There were a few patients that had some arterial occlusive events. There were three patients that had such events: one had a cerebral vascular event; another patient had both an ischemic stroke and a cerebral ischemia and then a third patient had a peripheral vascular disorder. So these events had happened, now these are patients that have been heavily pre-treated so we need to keep an eye on this. But those are the results that we had on this study.

What are you concluding from these results?

These results show a very active drug in this context. We see a very high response rate, certainly in ponatinib naïve patients, but encouragingly even in ponatinib treated patients. And with a toxicity profile that, so far, and granted follow-up is still relatively short, but the toxicity profile seems to be very, very acceptable. So this promises to be a very good drug to our armamentarium, particularly when we consider that we have only one drug available for T315I. So the drug is not yet approved, we hope that the drug will be approved in the near future but it will be a very welcome addition.

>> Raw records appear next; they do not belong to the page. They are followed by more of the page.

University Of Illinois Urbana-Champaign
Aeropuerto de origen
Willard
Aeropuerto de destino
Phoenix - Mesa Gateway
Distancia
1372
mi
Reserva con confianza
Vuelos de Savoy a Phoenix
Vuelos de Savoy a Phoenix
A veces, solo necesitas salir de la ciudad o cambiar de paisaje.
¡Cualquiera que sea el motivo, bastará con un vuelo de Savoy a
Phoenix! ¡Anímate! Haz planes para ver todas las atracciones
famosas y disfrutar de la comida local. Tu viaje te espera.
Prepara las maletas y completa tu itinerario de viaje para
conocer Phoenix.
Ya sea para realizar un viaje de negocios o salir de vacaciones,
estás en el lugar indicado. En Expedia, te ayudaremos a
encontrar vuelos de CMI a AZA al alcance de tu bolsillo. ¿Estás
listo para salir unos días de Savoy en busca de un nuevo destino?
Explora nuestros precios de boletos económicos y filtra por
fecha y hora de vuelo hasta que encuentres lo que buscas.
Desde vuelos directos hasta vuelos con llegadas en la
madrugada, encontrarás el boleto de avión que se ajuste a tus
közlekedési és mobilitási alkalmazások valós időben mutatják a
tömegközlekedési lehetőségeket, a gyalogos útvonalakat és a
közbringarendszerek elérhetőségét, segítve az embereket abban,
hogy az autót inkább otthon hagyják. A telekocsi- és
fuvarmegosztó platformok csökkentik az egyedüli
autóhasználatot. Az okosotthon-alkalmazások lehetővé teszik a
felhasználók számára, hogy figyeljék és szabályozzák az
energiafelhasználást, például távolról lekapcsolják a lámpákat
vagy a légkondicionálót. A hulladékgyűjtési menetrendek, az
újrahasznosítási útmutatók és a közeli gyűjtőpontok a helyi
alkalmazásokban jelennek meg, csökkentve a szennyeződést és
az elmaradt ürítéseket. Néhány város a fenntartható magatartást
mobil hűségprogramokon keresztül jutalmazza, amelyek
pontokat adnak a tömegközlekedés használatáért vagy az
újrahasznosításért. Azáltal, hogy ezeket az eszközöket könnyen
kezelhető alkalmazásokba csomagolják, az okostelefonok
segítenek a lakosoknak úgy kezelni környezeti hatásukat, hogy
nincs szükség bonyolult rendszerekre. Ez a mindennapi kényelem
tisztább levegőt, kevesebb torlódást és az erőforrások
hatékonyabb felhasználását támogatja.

The one thing that I would conclude with is just to emphasise that this is a tyrosine kinase inhibitor but it is one with a completely different mechanism of action. So even though we have a lot of tyrosine kinase inhibitors, we still have some patients with need and having a drug, a first in class of what we call the STAMP inhibitors, is very valuable when we consider those patients that go from one inhibitor to another and have no response and even more for patients with T315I where we just have one drug and some patients end up having to change, either because of efficacy or because of safety. So this is a completely novel agent that is very, very welcome in the clinic.